**Task brief**
From the line with "банкам, выдающим сельскую ипотеку" through the line with "Главные новости ипотечного рынка за прошедшую неделю (16-23", repeat the entries verbatim, both end lines included, and add nothing.

Page images and extracted text

· · · · ·

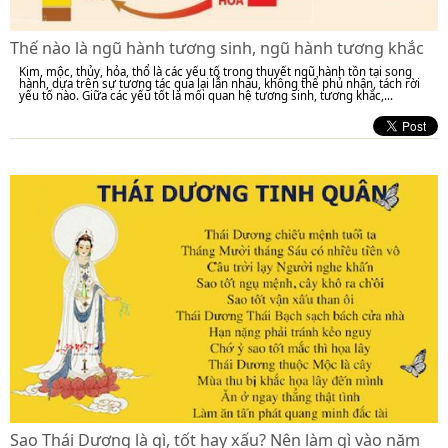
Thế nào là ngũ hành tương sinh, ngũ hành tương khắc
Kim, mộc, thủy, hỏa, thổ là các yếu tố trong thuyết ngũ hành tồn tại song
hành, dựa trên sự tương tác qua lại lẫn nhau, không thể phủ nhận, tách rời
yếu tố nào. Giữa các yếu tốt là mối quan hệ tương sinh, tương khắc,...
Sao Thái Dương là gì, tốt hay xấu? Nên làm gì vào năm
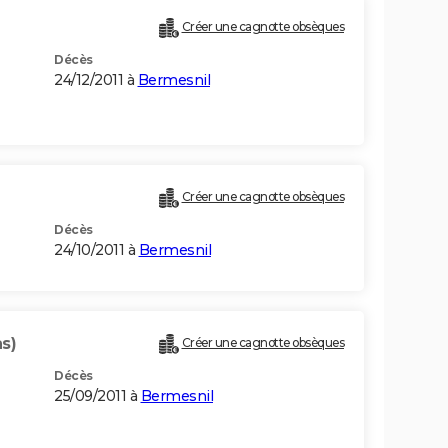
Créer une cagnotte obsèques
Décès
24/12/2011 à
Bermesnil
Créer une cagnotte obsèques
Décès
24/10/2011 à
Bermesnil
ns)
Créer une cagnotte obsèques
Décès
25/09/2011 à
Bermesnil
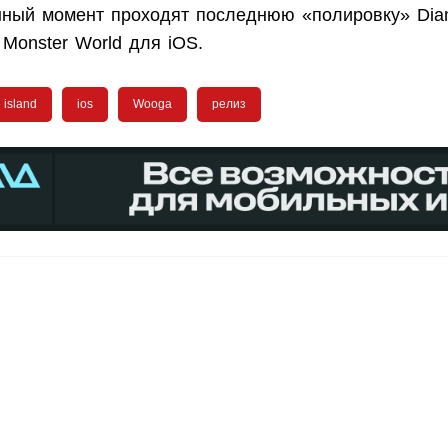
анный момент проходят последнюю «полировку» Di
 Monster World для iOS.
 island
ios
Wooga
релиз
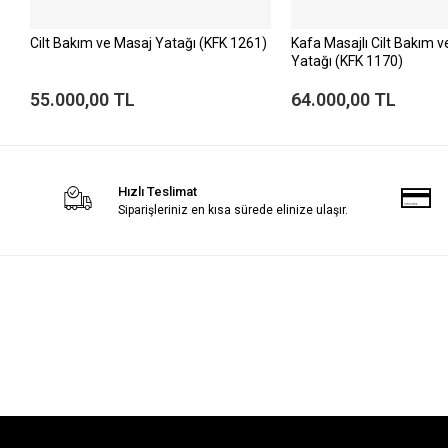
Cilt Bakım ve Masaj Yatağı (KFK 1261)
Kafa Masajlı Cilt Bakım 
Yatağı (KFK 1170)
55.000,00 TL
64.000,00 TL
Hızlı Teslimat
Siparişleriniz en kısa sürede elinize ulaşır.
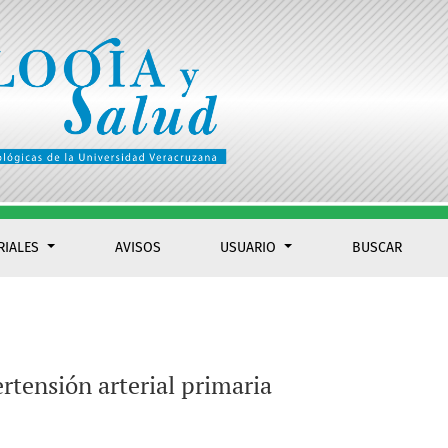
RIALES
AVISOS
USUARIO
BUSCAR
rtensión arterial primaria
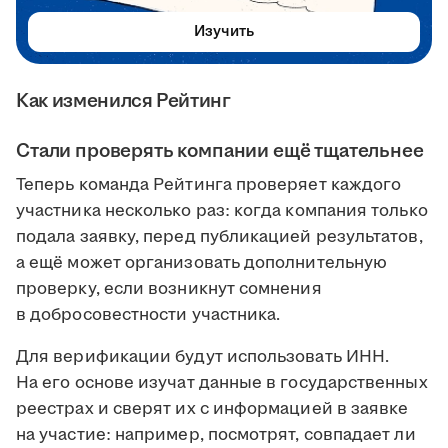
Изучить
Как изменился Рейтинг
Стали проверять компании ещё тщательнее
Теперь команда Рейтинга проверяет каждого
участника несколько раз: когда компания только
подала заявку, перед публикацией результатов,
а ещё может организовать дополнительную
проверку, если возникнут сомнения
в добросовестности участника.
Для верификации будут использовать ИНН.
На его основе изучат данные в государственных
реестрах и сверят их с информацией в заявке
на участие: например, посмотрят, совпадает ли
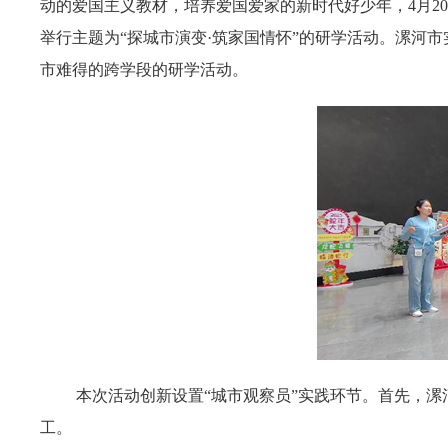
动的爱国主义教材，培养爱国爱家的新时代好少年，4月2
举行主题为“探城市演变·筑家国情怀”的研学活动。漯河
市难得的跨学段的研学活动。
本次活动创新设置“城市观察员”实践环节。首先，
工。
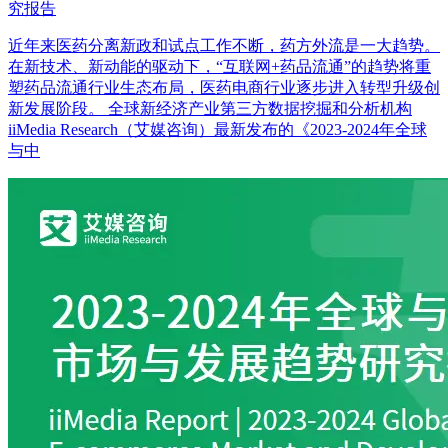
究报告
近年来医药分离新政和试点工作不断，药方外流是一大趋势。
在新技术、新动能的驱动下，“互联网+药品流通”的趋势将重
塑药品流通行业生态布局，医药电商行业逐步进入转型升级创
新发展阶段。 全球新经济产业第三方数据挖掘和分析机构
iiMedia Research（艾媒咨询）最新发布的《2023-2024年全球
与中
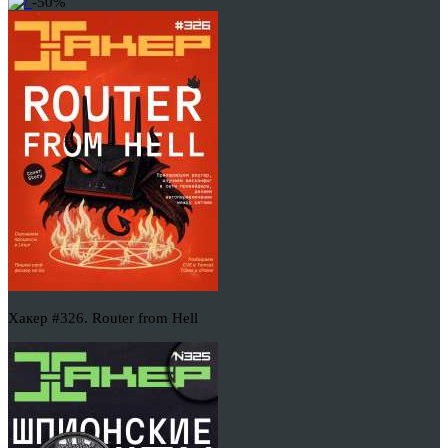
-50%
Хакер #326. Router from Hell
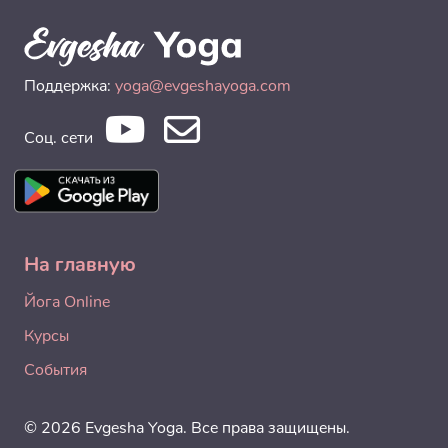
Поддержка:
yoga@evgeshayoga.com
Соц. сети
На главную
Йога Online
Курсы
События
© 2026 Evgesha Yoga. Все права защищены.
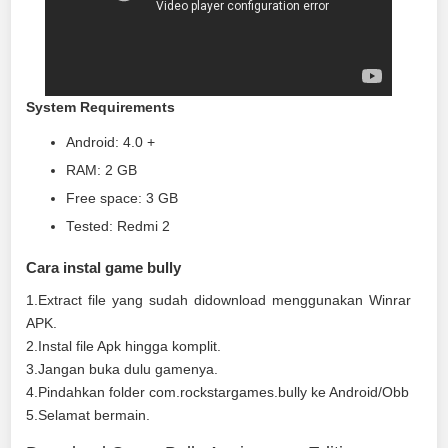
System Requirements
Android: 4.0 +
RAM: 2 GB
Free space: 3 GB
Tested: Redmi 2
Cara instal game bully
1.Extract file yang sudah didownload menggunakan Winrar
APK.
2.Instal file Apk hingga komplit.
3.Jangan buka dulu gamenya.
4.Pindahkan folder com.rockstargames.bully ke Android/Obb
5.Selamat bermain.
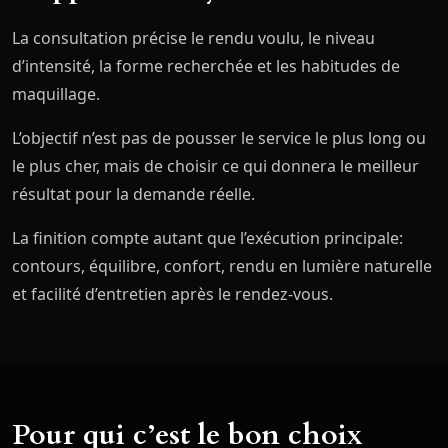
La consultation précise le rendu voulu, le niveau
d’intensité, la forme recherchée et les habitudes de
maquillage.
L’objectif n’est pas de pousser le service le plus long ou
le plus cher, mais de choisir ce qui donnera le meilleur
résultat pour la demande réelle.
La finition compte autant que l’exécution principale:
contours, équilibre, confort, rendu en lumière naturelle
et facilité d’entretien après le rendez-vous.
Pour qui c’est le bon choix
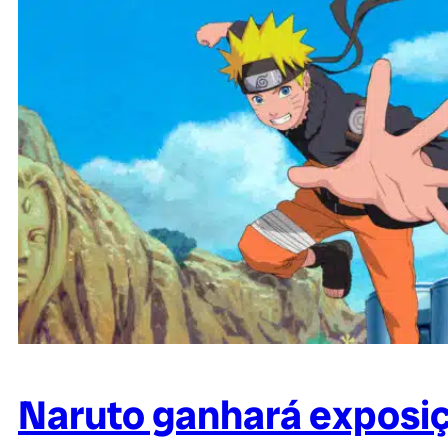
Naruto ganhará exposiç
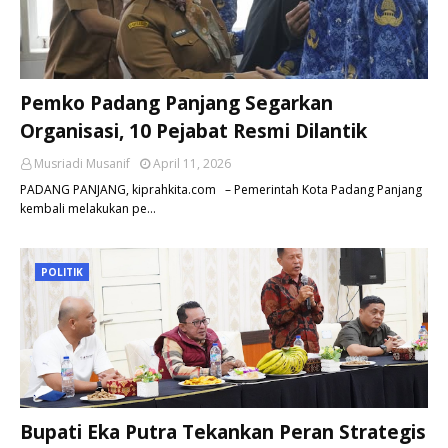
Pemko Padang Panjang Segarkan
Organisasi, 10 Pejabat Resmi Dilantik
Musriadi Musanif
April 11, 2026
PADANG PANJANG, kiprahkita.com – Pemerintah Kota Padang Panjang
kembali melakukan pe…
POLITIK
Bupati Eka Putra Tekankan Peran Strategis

· · · · ·

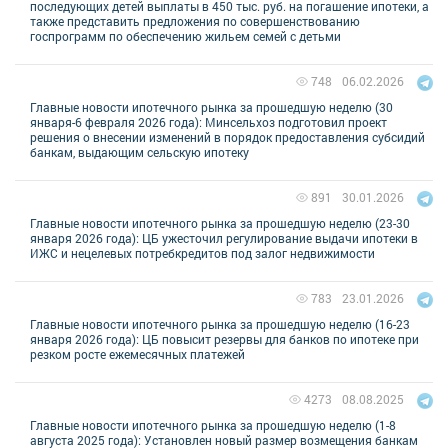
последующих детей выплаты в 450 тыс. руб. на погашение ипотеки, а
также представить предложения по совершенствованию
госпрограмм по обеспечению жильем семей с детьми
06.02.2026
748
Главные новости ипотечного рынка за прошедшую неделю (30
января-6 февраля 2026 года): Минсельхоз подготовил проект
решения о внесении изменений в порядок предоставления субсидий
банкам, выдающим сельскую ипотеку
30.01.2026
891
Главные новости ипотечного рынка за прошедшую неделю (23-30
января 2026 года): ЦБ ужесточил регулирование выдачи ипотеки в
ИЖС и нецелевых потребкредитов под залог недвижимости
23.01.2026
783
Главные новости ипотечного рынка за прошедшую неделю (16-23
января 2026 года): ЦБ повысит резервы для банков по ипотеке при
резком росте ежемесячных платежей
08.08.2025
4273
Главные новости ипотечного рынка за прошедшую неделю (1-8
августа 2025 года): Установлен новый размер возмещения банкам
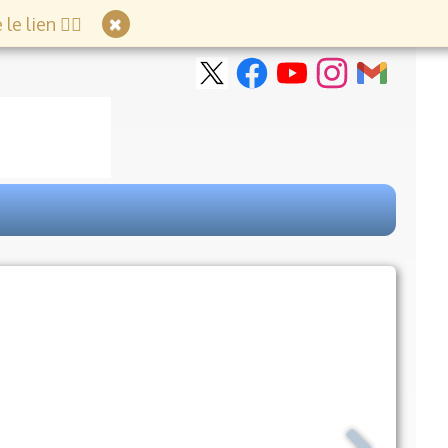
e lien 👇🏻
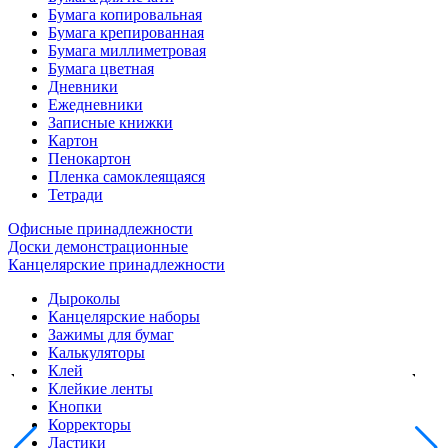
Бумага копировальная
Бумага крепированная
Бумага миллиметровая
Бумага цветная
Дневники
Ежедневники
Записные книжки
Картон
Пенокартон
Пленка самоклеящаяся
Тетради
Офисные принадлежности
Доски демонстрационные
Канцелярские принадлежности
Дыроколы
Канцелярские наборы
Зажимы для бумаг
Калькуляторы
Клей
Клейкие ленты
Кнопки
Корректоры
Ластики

· · · · ·

**Reply**
банкам, выдающим сельскую ипотеку
30.01.2026
891
Главные новости ипотечного рынка за прошедшую неделю (23-30
января 2026 года): ЦБ ужесточил регулирование выдачи ипотеки в
ИЖС и нецелевых потребкредитов под залог недвижимости
23.01.2026
783
Главные новости ипотечного рынка за прошедшую неделю (16-23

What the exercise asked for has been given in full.